In 1930 Bowen became the first (and only) woman to inherit Bowen's Court, but remained based in England, making frequent visits to Ireland. During World War II she worked for the British Ministry of Information, reporting on Irish opinion, particularly on the issue of neutrality.[4] Bowen's political views tended towards Burkean conservatism.[5][6] During and after the war she wrote among the greatest expressions of life in wartime London, The Demon Lover and Other Stories (1945) and The Heat of the Day (1948); she was awarded the CBE the same year.

Her husband retired in 1952 and they settled in Bowen’s Court, where Alan Cameron died a few months later. Many writers visited her at Bowen's Court from 1930 onwards, including Virginia Woolf, Eudora Welty, Carson McCullers, Iris Murdoch, and the historian Veronica Wedgwood. For years Bowen struggled to keep the house going, lecturing in the United States to earn money. In 1957 her portrait was painted at Bowen's Court by her friend, painter Patrick Hennessy. She travelled to Italy in 1958 to research and prepare A Time in Rome (1960), but by the following year Bowen was forced to sell her beloved Bowen's Court, which was demolished in 1960. After spending some years without a permanent home, Bowen finally settled at "Carbery", Church Hill, Hythe, in 1965.

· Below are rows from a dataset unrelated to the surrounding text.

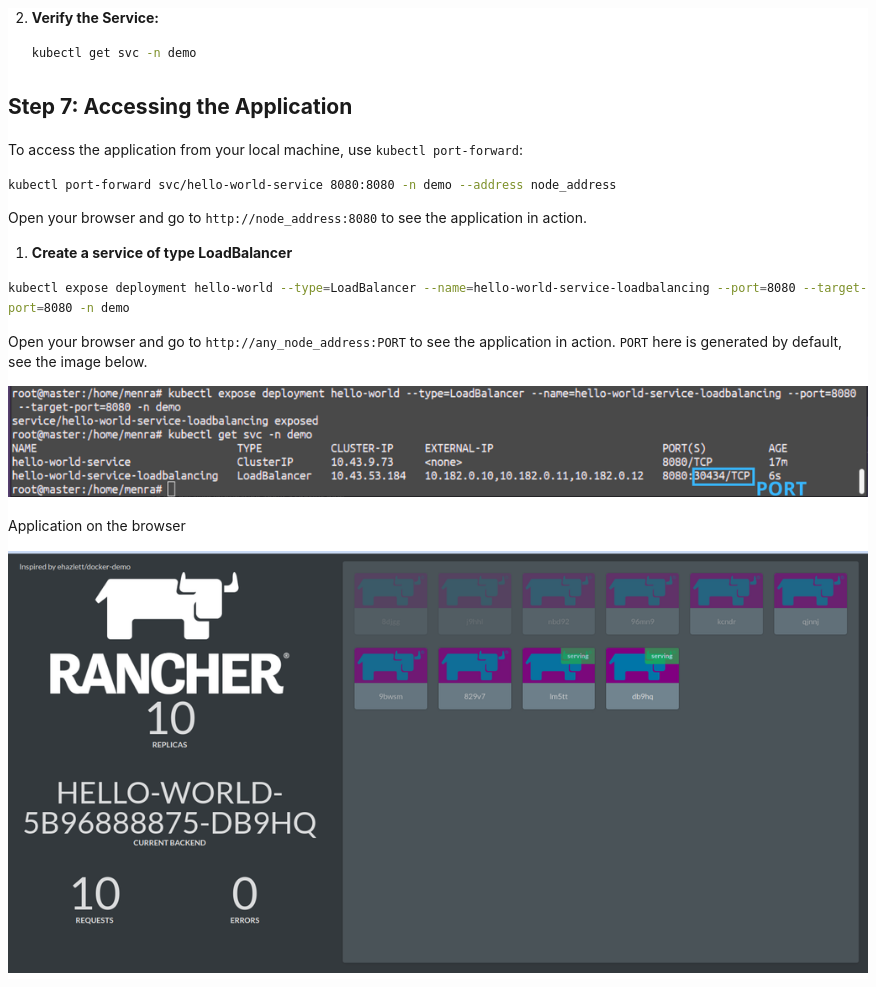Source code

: 

2. **Verify the Service:**

    ```bash
    kubectl get svc -n demo
    ```

## Step 7: Accessing the Application

To access the application from your local machine, use `kubectl port-forward`:

```bash
kubectl port-forward svc/hello-world-service 8080:8080 -n demo --address node_address
```

Open your browser and go to `http://node_address:8080` to see the application in action.

1. **Create a service of type LoadBalancer**

```bash
kubectl expose deployment hello-world --type=LoadBalancer --name=hello-world-service-loadbalancing --port=8080 --target-port=8080 -n demo
```

Open your browser and go to `http://any_node_address:PORT` to see the application in action. 
`PORT` here is generated by default, see the image below.

![Image](images/PORT.png)

Application on the browser

![Image](images/services.png)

Her final novel, Eva Trout, or Changing Scenes (1968), won the James Tait Black Memorial Prize in 1969 and was shortlisted for the Man Booker Prize in 1970. Subsequently, she was a judge (alongside her friend Cyril Connolly) that awarded the 1972 Man Booker Prize to John Berger for G. She spent Christmas 1972 at Kinsale, County Cork with her friends, Major Stephen Vernon and his wife, Lady Ursula (daughter of the Duke of Westminster) but was hospitalised upon her return. Here she was visited by Connolly, Lady Vernon, Isaiah Berlin, Rosamund Lehmann, and her literary agent, Spencer Curtis Brown, among others.[7]

In 1972 Bowen developed lung cancer. She died in University College Hospital on 22 February 1973, aged 73. She is buried with her husband in Farahy, County Cork churchyard, close to the gates of Bowen's Court, where there is a memorial plaque to the author (which bears the words of John Sparrow) at the entrance to St Colman's Church, where a commemoration of her life is held annually.[8][9][10]